Na terceira parte os autores defendem o método da economia, baseado na construção de modelos formais e em algumas hipóteses compartilhadas pela economia mainstream. Os autores mostram os limites da hipótese básica de racionalidade. Segue a quarta parte, de história do pensamento econômico, na qual explicam como algumas dessas ideias foram desenvolvidas.
Na quinta parte, sob o título de “miscelânea”, diversos assuntos interessantes ligados à pesquisa econômica são analisados. Há capítulos sobre os impactos de longo prazo da escravidão, outro sobre discriminação no mercado de trabalho, de economia da saúde e independência do Banco Central, entre outros tantos temas.
Uma questão que chama a atenção é a insistência no livro, no site e no grupo de divulgadores, no uso do adjetivo “mainstream”. Por que é necessário o tempo todo frisar que se trata de divulgação da produção mais tradicional em economia? O motivo segue de uma particularidade brasileira, qual seja, o enorme peso entre nós, nos departamentos de ensino superior de economia, de abordagens conhecidas como heterodoxas. São abordagens críticas à visão convencional ou do mainstream.
Em qualquer país do mundo há um grupo de pesquisadores minoritário que advogam e trabalham com correntes críticas ao pensamento convencional. A particularidade brasileira é o enorme peso que estas correntes têm, tanto nos departamentos de economia das escolas públicas quanto na formulação da política econômica.
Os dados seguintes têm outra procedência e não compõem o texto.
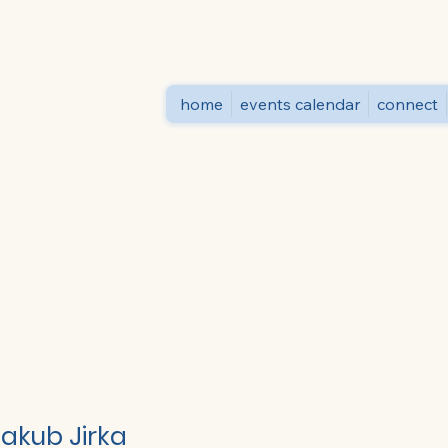
home
events calendar
connect
Jakub Jirka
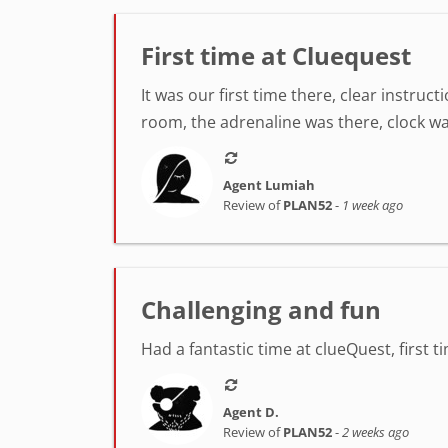
First time at Cluequest
It was our first time there, clear instr
room, the adrenaline was there, clock was
Agent Lumiah
Review of
PLAN52
-
1 week ago
Challenging and fun
Had a fantastic time at clueQuest, first t
Agent D.
Review of
PLAN52
-
2 weeks ago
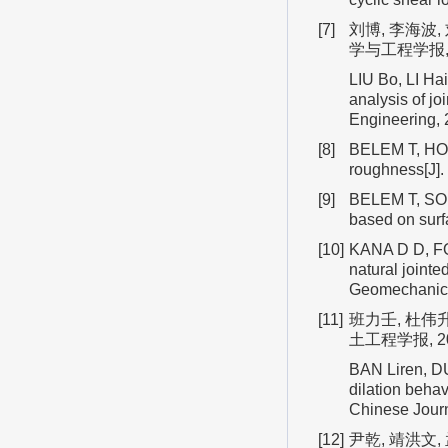
[7]
刘博, 李海波
学与工程学报, 
LIU Bo, LI Hai
analysis of j
Engineering,
[8]
BELEM T, HOM
roughness[J]
[9]
BELEM T, SOUL
based on sur
[10]
KANA D D, FOX
natural joint
Geomechanics
[11]
班力壬, 杜伟
土工程学报, 20
BAN Liren, D
dilation behav
Chinese Journ
[12]
尹乾, 靖洪文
Durante todo o período em que o ministro da Fazenda foi Guido Mantega, por exemplo, o centro da formulação da política econômica esteve a cargo de economistas heterodoxos.
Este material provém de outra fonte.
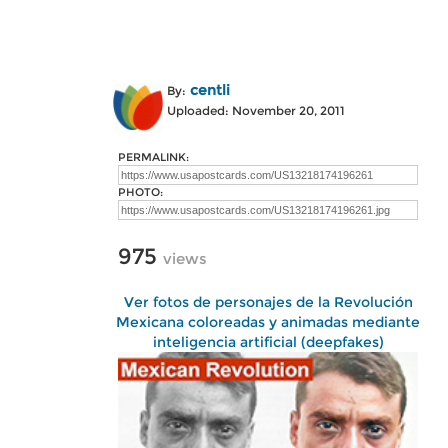
centli
By:
Uploaded: November 20, 2011
PERMALINK:
PHOTO:
975
views
Ver fotos de personajes de la Revolución
Mexicana coloreadas y animadas mediante
inteligencia artificial (deepfakes)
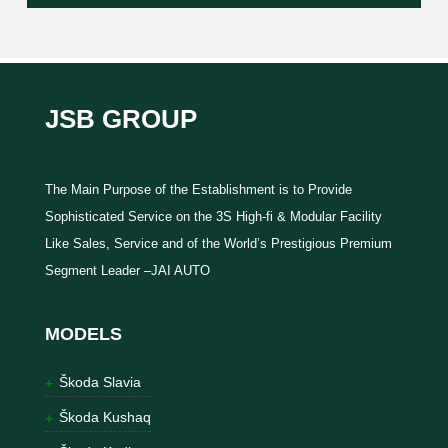
JSB GROUP
The Main Purpose of the Establishment is to Provide
Sophisticated Service on the 3S High-fi & Modular Facility
Like Sales, Service and of the World’s Prestigious Premium
Segment Leader –JAI AUTO
MODELS
Škoda Slavia
Škoda Kushaq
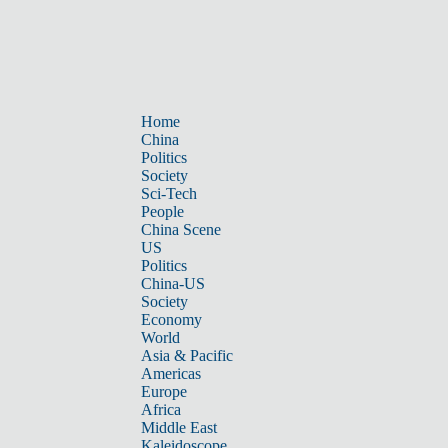
Home
China
Politics
Society
Sci-Tech
People
China Scene
US
Politics
China-US
Society
Economy
World
Asia & Pacific
Americas
Europe
Africa
Middle East
Kaleidoscope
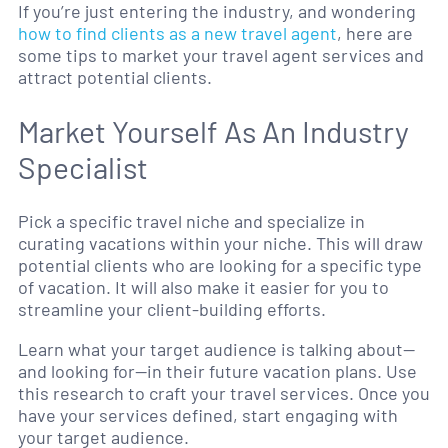
If you’re just entering the industry, and wondering
how to find clients as a new travel agent
, here are
some tips to market your travel agent services and
attract potential clients.
Market Yourself As An Industry
Specialist
Pick a specific travel niche and specialize in
curating vacations within your niche. This will draw
potential clients who are looking for a specific type
of vacation. It will also make it easier for you to
streamline your client-building efforts.
Learn what your target audience is talking about—
and looking for—in their future vacation plans. Use
this research to craft your travel services. Once you
have your services defined, start engaging with
your target audience.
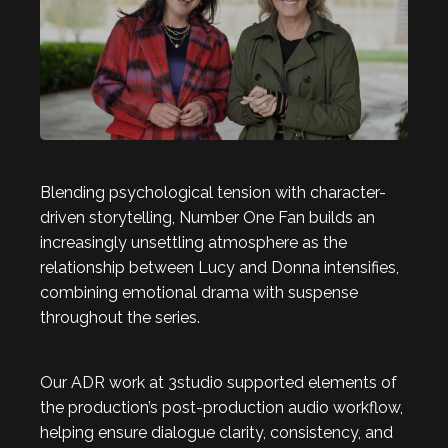
Blending psychological tension with character-
driven storytelling, Number One Fan builds an
increasingly unsettling atmosphere as the
relationship between Lucy and Donna intensifies,
combining emotional drama with suspense
throughout the series.
Our ADR work at 3studio supported elements of
the production’s post-production audio workflow,
helping ensure dialogue clarity, consistency, and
No mercado das ideias é comum que os heterodoxos tratem o pensamento mainstream como algo produzido pelo sistema capitalista para “justificar” o sistema. Para os críticos heterodoxos, a economia tradicional — por seu caráter ideológico — não teria condição de tratar de diversos temas. É possível que a teoria crítica tenha uma capacidade de entender as vicissitudes do capitalismo com uma profundidade que não alcanço. Não tenho a menor capacidade de enveredar por este debate. Mas certamente o volume que o leitor tem em mãos demonstra que a teoria tradicional ensinada nos principais centros de pós-graduação do Brasil e do mundo é capaz de tratar de inúmeros temas que tradicionalmente são vistos como exclusivos de uma visão do mundo de esquerda. Temas como desigualdade e pobreza, discriminação de cor e de gênero são tratados com facilidade pelo pensamento convencional. O que divide os economistas está menos nos temas — ou mesmo em posições mais ou menos críticas ao capitalismo — do que no método de análise. O método mainstream é o que mais se aproxima, em ciência social, ao ideal popperiano de construção de conjecturas passíveis de serem submetidas ao teste empírico.
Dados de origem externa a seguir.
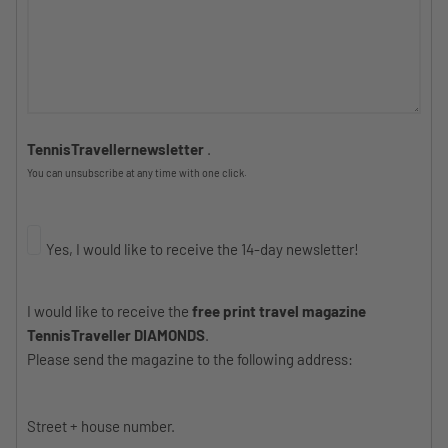
TennisTravellernewsletter
.
You can unsubscribe at any time with one click.
Yes, I would like to receive the 14-day newsletter!
I would like to receive the
free print travel magazine
TennisTraveller DIAMONDS
.
Please send the magazine to the following address:
Street + house number.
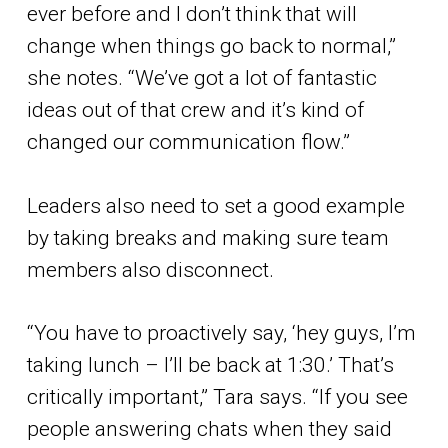
ever before and I don’t think that will
change when things go back to normal,”
she notes. “We’ve got a lot of fantastic
ideas out of that crew and it’s kind of
changed our communication flow.”
Leaders also need to set a good example
by taking breaks and making sure team
members also disconnect.
“You have to proactively say, ‘hey guys, I’m
taking lunch – I’ll be back at 1:30.’ That’s
critically important,” Tara says. “If you see
people answering chats when they said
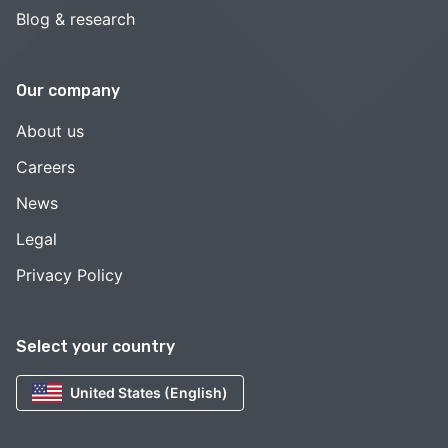
Blog & research
Our company
About us
Careers
News
Legal
Privacy Policy
Select your country
United States (English)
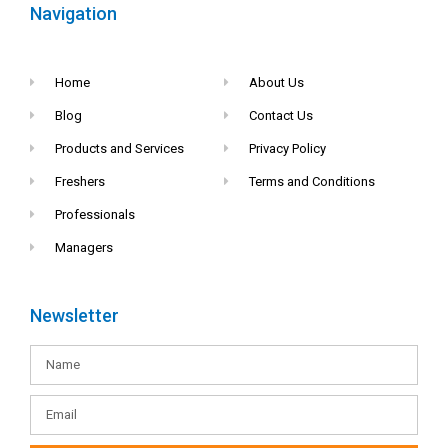
Navigation
Home
About Us
Blog
Contact Us
Products and Services
Privacy Policy
Freshers
Terms and Conditions
Professionals
Managers
Newsletter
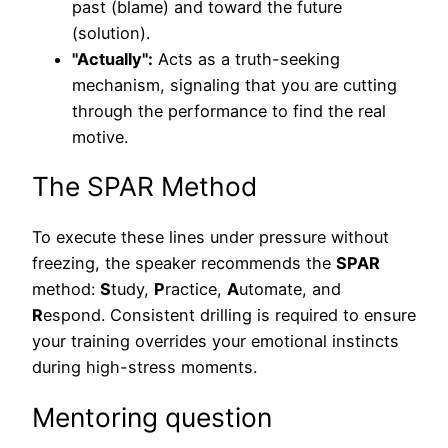
past (blame) and toward the future
(solution).
"Actually":
Acts as a truth-seeking
mechanism, signaling that you are cutting
through the performance to find the real
motive.
The SPAR Method
To execute these lines under pressure without
freezing, the speaker recommends the
SPAR
method:
S
tudy,
P
ractice,
A
utomate, and
R
espond. Consistent drilling is required to ensure
your training overrides your emotional instincts
during high-stress moments.
Mentoring question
Apesar dos avanços recentes da pesquisa mainstream, avanços muitas vezes realizados por pesquisadores com visão de mundo de esquerda (basta pensar nos trabalhos que procuram identificar os efeitos do salário mínimo no mercado de trabalho), pesa sobre o pensamento econômico convencional, no Brasil, a suspeita de reacionarismo — em boa medida por causa da participação de técnicos “liberais” no regime militar. O travo é um pouco injusto pois houve muita heterodoxia econômica praticada pelos governos militares. Não à toa, até hoje os economistas heterodoxos brasileiros enxergam com bons olhos, na economia, o período Geisel. No entanto, a crise da dívida externa e seguidos planos de ajustamentos com o FMI acabaram por contaminar a maneira como enxergamos a economia tradicional. O passar do tempo, os erros da Nova Matriz Econômica e a nossa grande crise de 2014-2016, ao final de uma relativamente longa hegemonia heterodoxa na formulação da política econômica, servem talvez como oportunidade para que os mais jovens possam olhar a economia com outros olhos. De forma mais justa e menos maniqueísta.
Essa é a grande contribuição do livro que o leitor tem em mãos.